Trump Hints US and Mexico on Verge of Trade Agreement Amid NAFTA Renegotiation
Trump Hints US and Mexico on Verge of Trade Agreement Amid NAFTA Renegotiation
The United States and Mexico are keen to seal a new deal before Mexican President Enrique Pena Nieto hands over power to Lopez Obrador on December 1.

Washington: Donald Trump on Saturday hinted that the US and Mexico were on the verge of finalising a deal, as negotiators from both sides were holding talks through the weekend to revamp the North American Free Trade Agreement.

The trilateral treaty has been a key target in the US president's aggressive trade strategy and he has repeatedly threatened to scrap it altogether.

But after a year of intense negotiations aimed at salvaging the pact, the US and Mexico now appear to be close to a point where Canada can rejoin the talks.

"Our relationship with Mexico is getting closer by the hour," Trump tweeted.

"Some really good people within both the new and old government, and all working closely together....A big Trade Agreement with Mexico could be happening soon!" His tweet followed a similarly optimistic message from Mexico's Economy Minister Ildefonso Guajardo, who said on Friday that bilateral meetings with the US were "very far" along.

Guajardo and Mexico's Foreign Minister Luis Videgaray have been shuttling back and forth to Washington for more than a month for meetings with US Trade Representative Robert Lighthizer to try to iron out major bilateral stumbling blocks, such as rules for the auto market, before the end of August.

Foreign Minister Chrystia Freeland of Canada — the third party to the trade pact — said earlier in the week that she was encouraged by the progress between Washington and Mexico City and would rejoin the talks once the bilateral discussions concluded.

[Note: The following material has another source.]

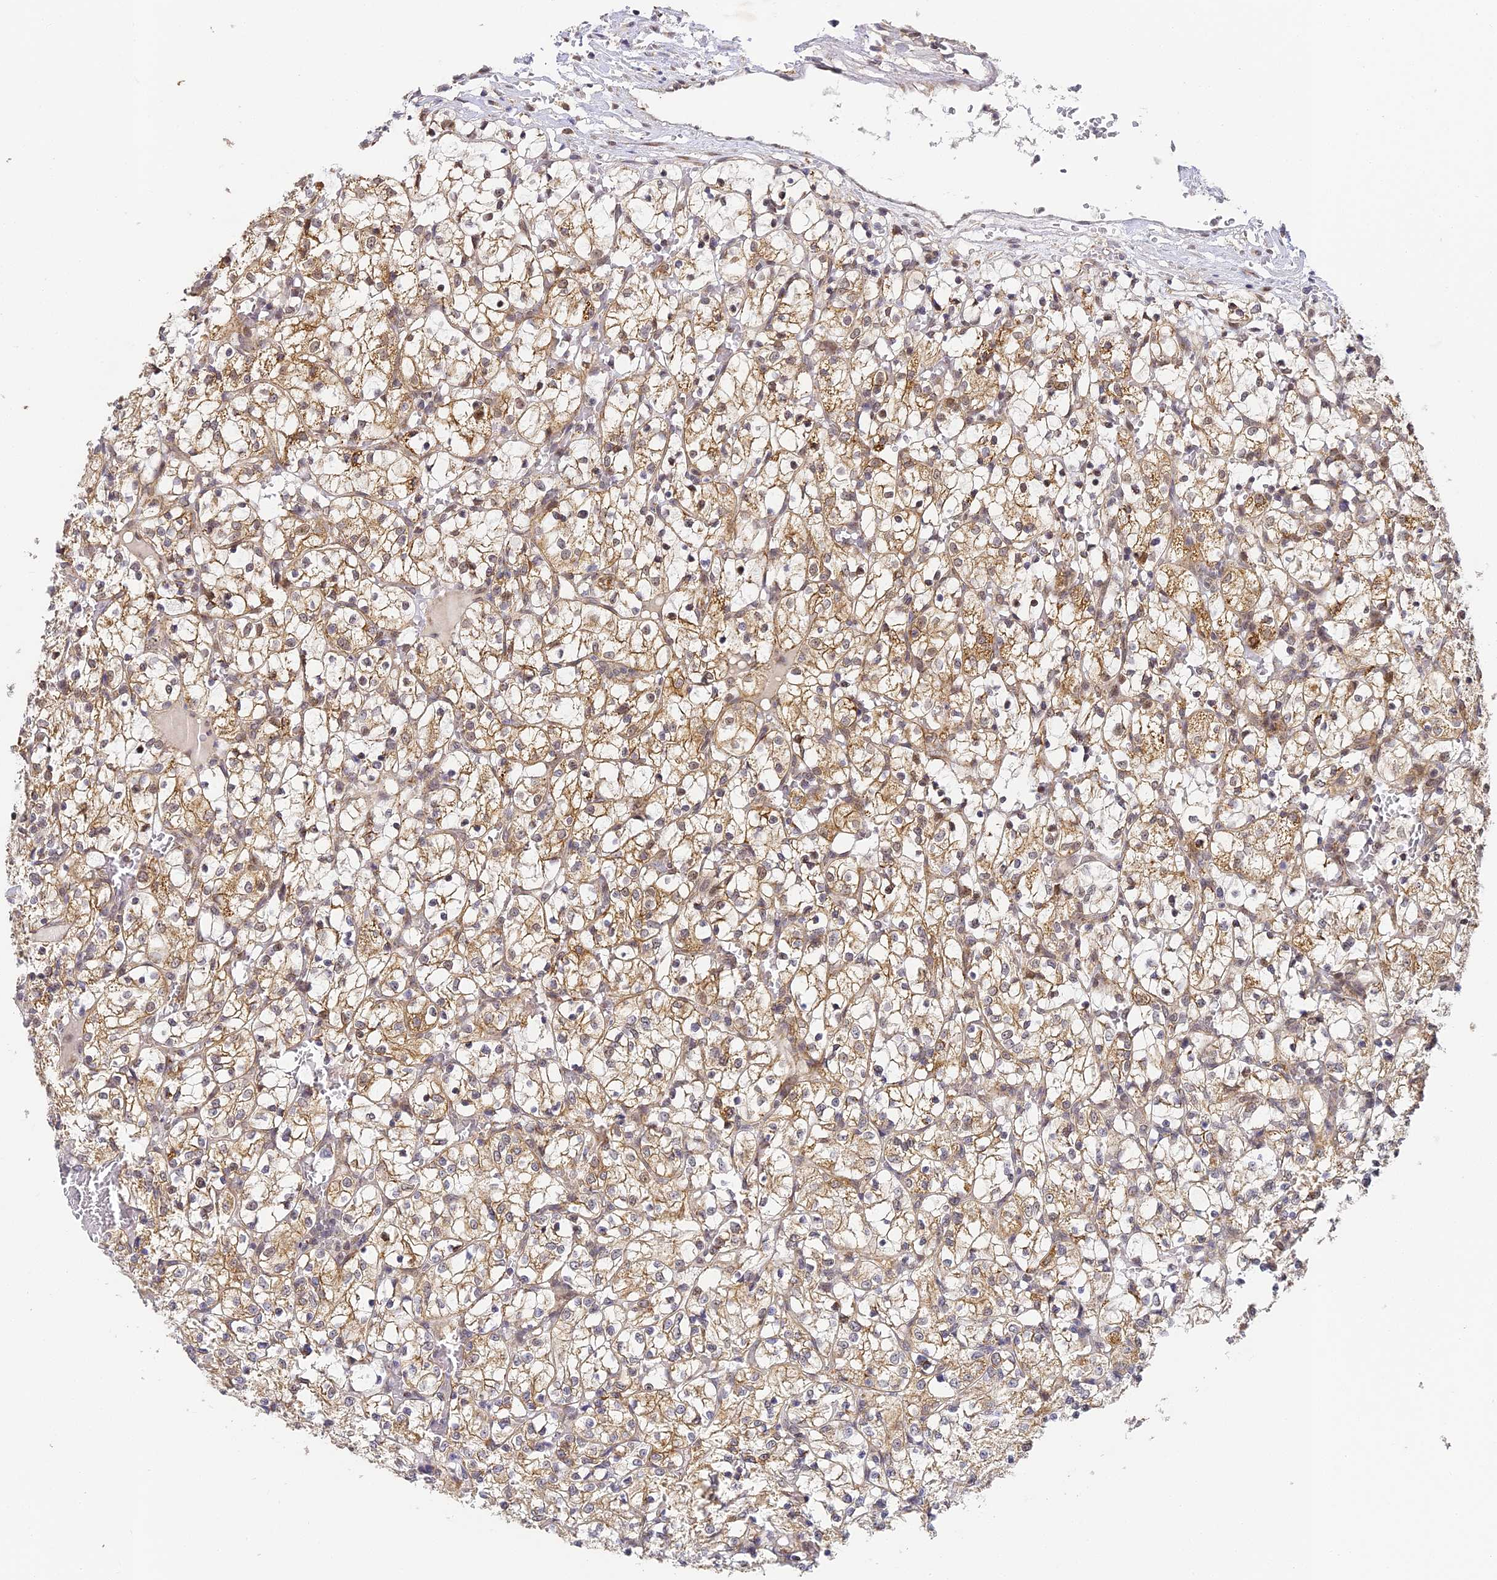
{"staining": {"intensity": "moderate", "quantity": "25%-75%", "location": "cytoplasmic/membranous"}, "tissue": "renal cancer", "cell_type": "Tumor cells", "image_type": "cancer", "snomed": [{"axis": "morphology", "description": "Adenocarcinoma, NOS"}, {"axis": "topography", "description": "Kidney"}], "caption": "Immunohistochemical staining of human renal adenocarcinoma demonstrates medium levels of moderate cytoplasmic/membranous protein positivity in approximately 25%-75% of tumor cells.", "gene": "DNAAF10", "patient": {"sex": "female", "age": 69}}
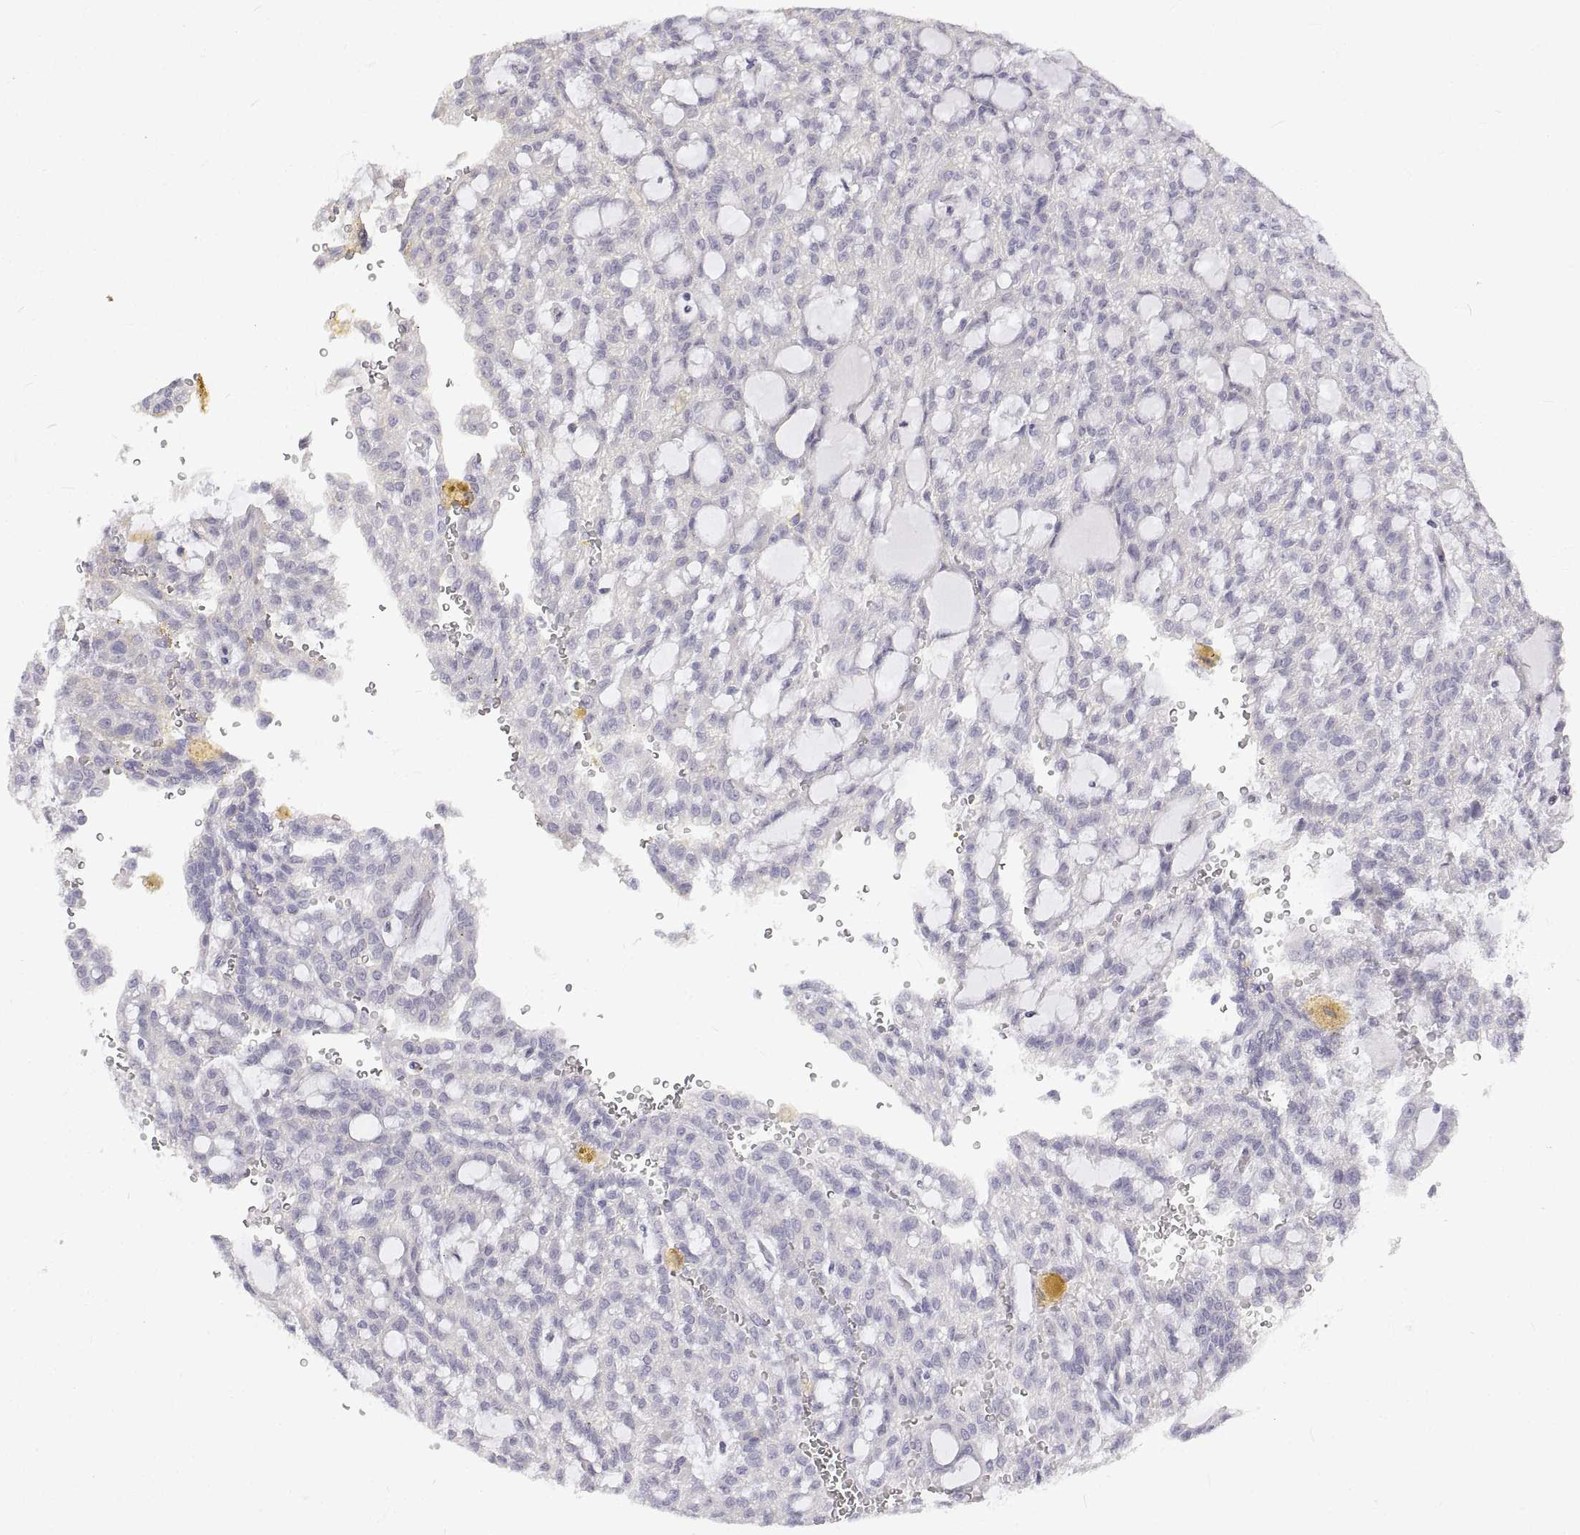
{"staining": {"intensity": "negative", "quantity": "none", "location": "none"}, "tissue": "renal cancer", "cell_type": "Tumor cells", "image_type": "cancer", "snomed": [{"axis": "morphology", "description": "Adenocarcinoma, NOS"}, {"axis": "topography", "description": "Kidney"}], "caption": "Renal cancer (adenocarcinoma) was stained to show a protein in brown. There is no significant staining in tumor cells. (Stains: DAB immunohistochemistry (IHC) with hematoxylin counter stain, Microscopy: brightfield microscopy at high magnification).", "gene": "ANO2", "patient": {"sex": "male", "age": 63}}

Guajardo declined to go into detail on the topics remaining with the United States but said the agreement could happen at any time.

"The idea is that we are staying because we know there are issues to resolve," he said. "And we have to make sure that everybody feels comfortable with this agreement."

A contentious "sunset" proposal by the United States — to require that the nearly 25-year-old trade pact be reauthorised every five years — is one that must include all three partners, Guajardo said. Jesus Seade, an economic advisor to Mexico's incoming president, Andres Manuel Lopez Obrador, has been participating in portions of the NAFTA talks and said the sunset clause "is going out," according to press reports from Mexico City.

The United States and Mexico are keen to seal a new deal before Mexican President Enrique Pena Nieto hands over power to Lopez Obrador on December 1, and for that to happen, the US Congress must be notified 90 days in advance.

The three countries have been negotiating for a year to save the free-trade agreement that Trump has previously referred to as a "disaster." NAFTA has been in effect almost 25 years. Guajardo and Lighthizer began meeting at the end of July after negotiations between the three partners stalled in May.